When you reach a picture, skip it, and retype every line below exactly.

EXERCISE MATERIAL:
____

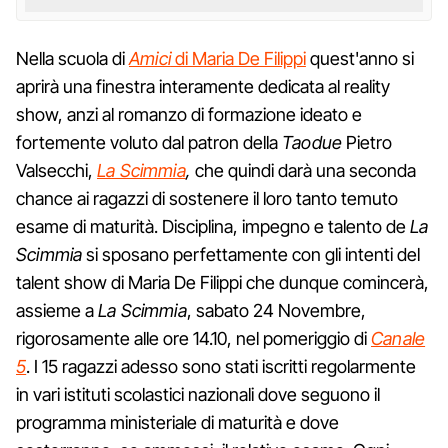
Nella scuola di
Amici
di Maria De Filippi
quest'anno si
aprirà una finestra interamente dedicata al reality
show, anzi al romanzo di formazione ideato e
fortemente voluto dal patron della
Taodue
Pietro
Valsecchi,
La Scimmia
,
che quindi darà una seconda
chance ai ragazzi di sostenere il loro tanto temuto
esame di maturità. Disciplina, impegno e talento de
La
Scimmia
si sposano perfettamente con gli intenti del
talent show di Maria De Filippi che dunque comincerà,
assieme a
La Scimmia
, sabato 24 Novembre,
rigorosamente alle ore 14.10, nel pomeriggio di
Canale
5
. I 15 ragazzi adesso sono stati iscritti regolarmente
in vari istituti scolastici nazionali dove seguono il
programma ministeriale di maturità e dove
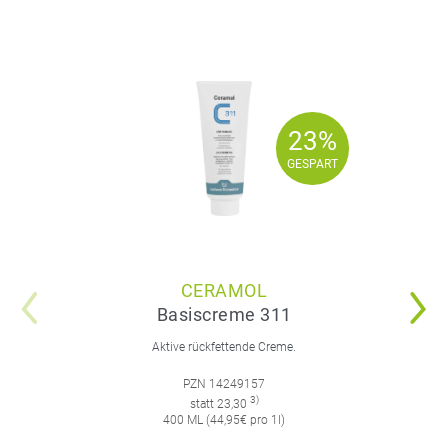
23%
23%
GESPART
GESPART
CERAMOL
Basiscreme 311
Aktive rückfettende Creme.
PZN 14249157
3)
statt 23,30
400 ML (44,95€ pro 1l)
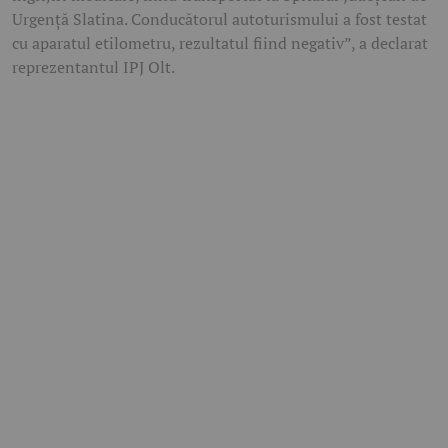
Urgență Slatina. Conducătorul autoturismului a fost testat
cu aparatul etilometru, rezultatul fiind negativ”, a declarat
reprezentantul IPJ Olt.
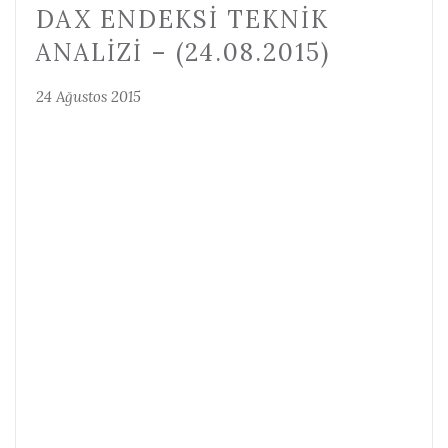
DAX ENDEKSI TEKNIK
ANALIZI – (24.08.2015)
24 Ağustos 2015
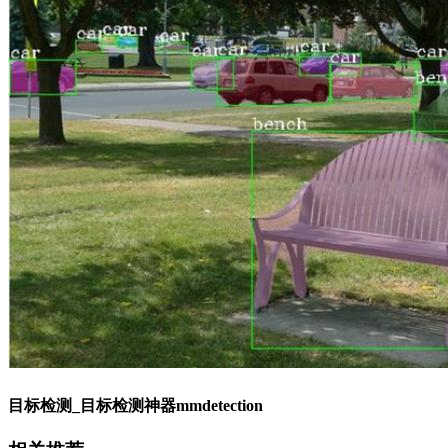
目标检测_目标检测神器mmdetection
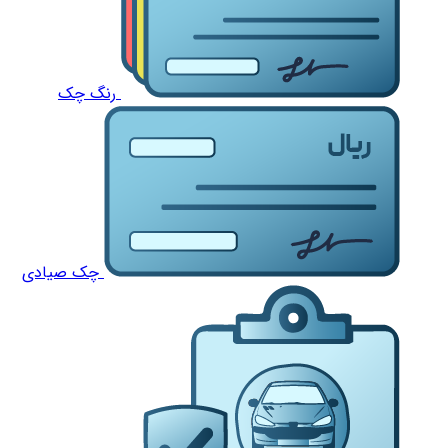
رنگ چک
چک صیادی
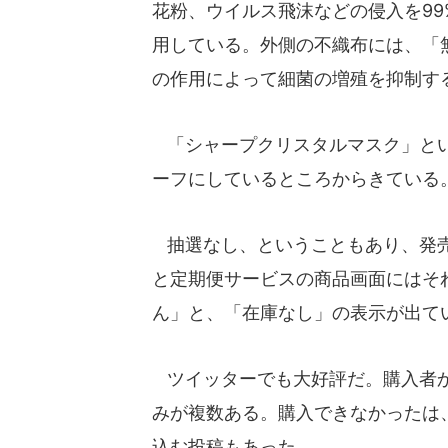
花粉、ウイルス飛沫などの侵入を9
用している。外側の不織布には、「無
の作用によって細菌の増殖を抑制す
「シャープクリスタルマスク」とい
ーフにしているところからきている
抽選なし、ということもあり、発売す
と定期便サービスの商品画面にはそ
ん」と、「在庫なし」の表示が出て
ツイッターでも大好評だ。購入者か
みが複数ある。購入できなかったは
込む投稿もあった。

____

ANSWER SPACE:
Nella scuola di
Amici
di Maria De Filippi
quest'anno si
aprirà una finestra interamente dedicata al reality
show, anzi al romanzo di formazione ideato e
fortemente voluto dal patron della
Taodue
Pietro
Valsecchi,
La Scimmia
,
che quindi darà una seconda
chance ai ragazzi di sostenere il loro tanto temuto
esame di maturità. Disciplina, impegno e talento de
La
Scimmia
si sposano perfettamente con gli intenti del
talent show di Maria De Filippi che dunque comincerà,
assieme a
La Scimmia
, sabato 24 Novembre,
rigorosamente alle ore 14.10, nel pomeriggio di
Canale
5
. I 15 ragazzi adesso sono stati iscritti regolarmente
in vari istituti scolastici nazionali dove seguono il
programma ministeriale di maturità e dove
23%
23%
GESPART
GESPART
CERAMOL
Basiscreme 311
Aktive rückfettende Creme.
PZN 14249157
3)
statt 23,30
400 ML (44,95€ pro 1l)
Urgență Slatina. Conducătorul autoturismului a fost testat
cu aparatul etilometru, rezultatul fiind negativ”, a declarat
reprezentantul IPJ Olt.
DAX ENDEKSI TEKNIK
ANALIZI – (24.08.2015)
24 Ağustos 2015
目标检测_目标检测神器mmdetection
رنگ چک
چک صیادی
花粉、ウイルス飛沫などの侵入を9
用している。外側の不織布には、「無
の作用によって細菌の増殖を抑制す
「シャープクリスタルマスク」とい
ーフにしているところからきている
抽選なし、ということもあり、発売す
と定期便サービスの商品画面にはそ
ん」と、「在庫なし」の表示が出て
ツイッターでも大好評だ。購入者か
みが複数ある。購入できなかったは
込む投稿もあった。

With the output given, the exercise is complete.